• **Job**:
For the data below, report the number of lines that contain the string "アルバイト" and nothing else.

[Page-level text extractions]
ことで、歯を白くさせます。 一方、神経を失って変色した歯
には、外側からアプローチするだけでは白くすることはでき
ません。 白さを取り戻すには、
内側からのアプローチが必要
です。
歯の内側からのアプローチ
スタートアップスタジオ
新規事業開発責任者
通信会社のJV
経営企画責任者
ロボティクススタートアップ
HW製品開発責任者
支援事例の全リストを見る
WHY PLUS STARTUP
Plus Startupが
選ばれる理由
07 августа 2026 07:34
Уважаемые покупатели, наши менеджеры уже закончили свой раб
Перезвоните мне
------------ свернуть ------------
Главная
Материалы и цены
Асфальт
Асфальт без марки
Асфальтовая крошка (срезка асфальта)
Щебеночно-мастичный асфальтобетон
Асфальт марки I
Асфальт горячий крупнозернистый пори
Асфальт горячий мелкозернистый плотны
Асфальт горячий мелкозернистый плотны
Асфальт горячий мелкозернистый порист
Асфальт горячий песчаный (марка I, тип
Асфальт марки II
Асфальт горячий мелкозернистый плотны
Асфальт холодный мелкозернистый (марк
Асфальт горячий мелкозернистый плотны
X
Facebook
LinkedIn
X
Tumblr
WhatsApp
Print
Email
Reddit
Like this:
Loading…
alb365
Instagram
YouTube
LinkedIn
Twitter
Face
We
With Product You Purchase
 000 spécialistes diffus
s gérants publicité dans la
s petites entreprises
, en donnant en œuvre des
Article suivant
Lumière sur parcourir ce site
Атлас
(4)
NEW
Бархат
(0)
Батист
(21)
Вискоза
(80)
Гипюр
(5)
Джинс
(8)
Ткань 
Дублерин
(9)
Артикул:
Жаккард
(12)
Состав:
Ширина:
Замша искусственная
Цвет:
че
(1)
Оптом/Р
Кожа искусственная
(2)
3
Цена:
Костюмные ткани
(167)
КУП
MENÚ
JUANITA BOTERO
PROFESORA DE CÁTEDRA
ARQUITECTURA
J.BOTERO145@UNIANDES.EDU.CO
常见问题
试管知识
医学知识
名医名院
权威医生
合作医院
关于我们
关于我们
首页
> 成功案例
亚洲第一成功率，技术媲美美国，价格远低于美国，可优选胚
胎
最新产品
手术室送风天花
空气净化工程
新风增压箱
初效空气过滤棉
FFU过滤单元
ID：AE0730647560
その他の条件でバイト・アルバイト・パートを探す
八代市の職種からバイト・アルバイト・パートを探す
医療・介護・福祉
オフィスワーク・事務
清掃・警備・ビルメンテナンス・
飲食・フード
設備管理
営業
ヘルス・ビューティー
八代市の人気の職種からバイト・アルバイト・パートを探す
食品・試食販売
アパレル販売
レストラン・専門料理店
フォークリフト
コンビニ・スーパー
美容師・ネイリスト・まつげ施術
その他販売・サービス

• **Exercise solution**:
3